Fase 3 : melakukan penskoran dan perekaman/pencatatan hasil
Assesman
kinerja bersifat lugas (fleksibilitas) dalam pengembangan bagian-bagiannya,
tetapi ada beberapa yang perlu diperhatikan yaitu ketika meninjau faktor-faktor
konteks dalam rangka pengambilan keputusan tentang kapan mengadopsi
metode-metoda assesman kinerja. Pada dasarnya faktor-faktor utama yang
dipertimbangkan dalam proses seleksi assesman sesuai dengan sasaran prestasi
untuk siswa dan juga dengan metodologi assesman kinerja. Dalam klasifikasi
kinerja, pemakai bebas memilih dari suatu rentangan sasaran prestasi yang
mungkin, dan asesmen kinerja dapat difokuskan pada sasaran-sasaran khusus
dengan mengambil tiga keputusan desain: merumuskan jenis kinerja yang
dinilai,mengidentifikasi siapa yang akan dinilai; dan menetapkan kriteria
kinerja (UPI, 2011).
Kegiatan
dalam komponen pengembangan latihan harus dipikirkan hal-hal yang menyebabkan
siswa melakukan perbuatan tertentu yang dapat merefleksikan tingkat
penguasaan/kecakapan/prestasi yang dicapai. Karena itu, dalam hal ini harus
dipertimbangkan hakekat latihan, banyaknya latihan yang dibutuhkan, dan
petunjuk-petunjuk aktual bagi siswa untuk melakukan latihan tersebut. Dalam hal
penskoran, penilaian sebaiknya dilakukan oleh lebih dari satu orang agar faktor
subjektivitas dapat diperkecil dan hasil penilaian lebih akurat. Penilaian
unjuk kerja dapat dilakukan dengan menggunakan daftar cek (ya – tidak)
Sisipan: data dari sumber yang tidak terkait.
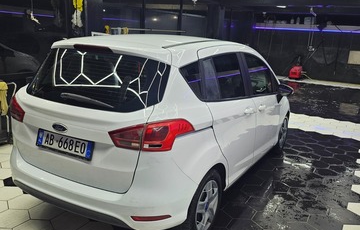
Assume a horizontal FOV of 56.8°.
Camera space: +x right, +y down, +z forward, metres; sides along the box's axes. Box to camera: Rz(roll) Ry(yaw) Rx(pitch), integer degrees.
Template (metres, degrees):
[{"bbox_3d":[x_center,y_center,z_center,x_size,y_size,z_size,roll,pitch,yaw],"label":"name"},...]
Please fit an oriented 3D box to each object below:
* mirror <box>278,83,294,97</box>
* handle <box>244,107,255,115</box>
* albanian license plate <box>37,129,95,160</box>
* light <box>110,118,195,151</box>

atau skala rentang (sangat baik -baik – agak baik- tidak baik).
Pada
penilaian unjuk kerja yang menggunakan daftar cek, siswa mendapat nilai apabila
kriteria penguasaan kemampuan tertentu dapat diamati oleh penilai. Jika tidak
dapat diamati, siswa tidak memperoleh nilai. Kelemahan cara ini adalah penilai
hanya mempunyai dua pilihan mutlak, misalnya benar-salah, dapat diamati-tidak
dapat diamati. Dengan demikian nilai tengah tidak ada. Penilaian unjuk kerja
yang menggunakan skala rentang memungkinkan penilai memberi nilai tengah
terhadap penguasaan kompetensi tertentu karena pemberian nilai secara kontinuum
di mana pilihan kategori nilai lebih dari dua (UPI, 2011).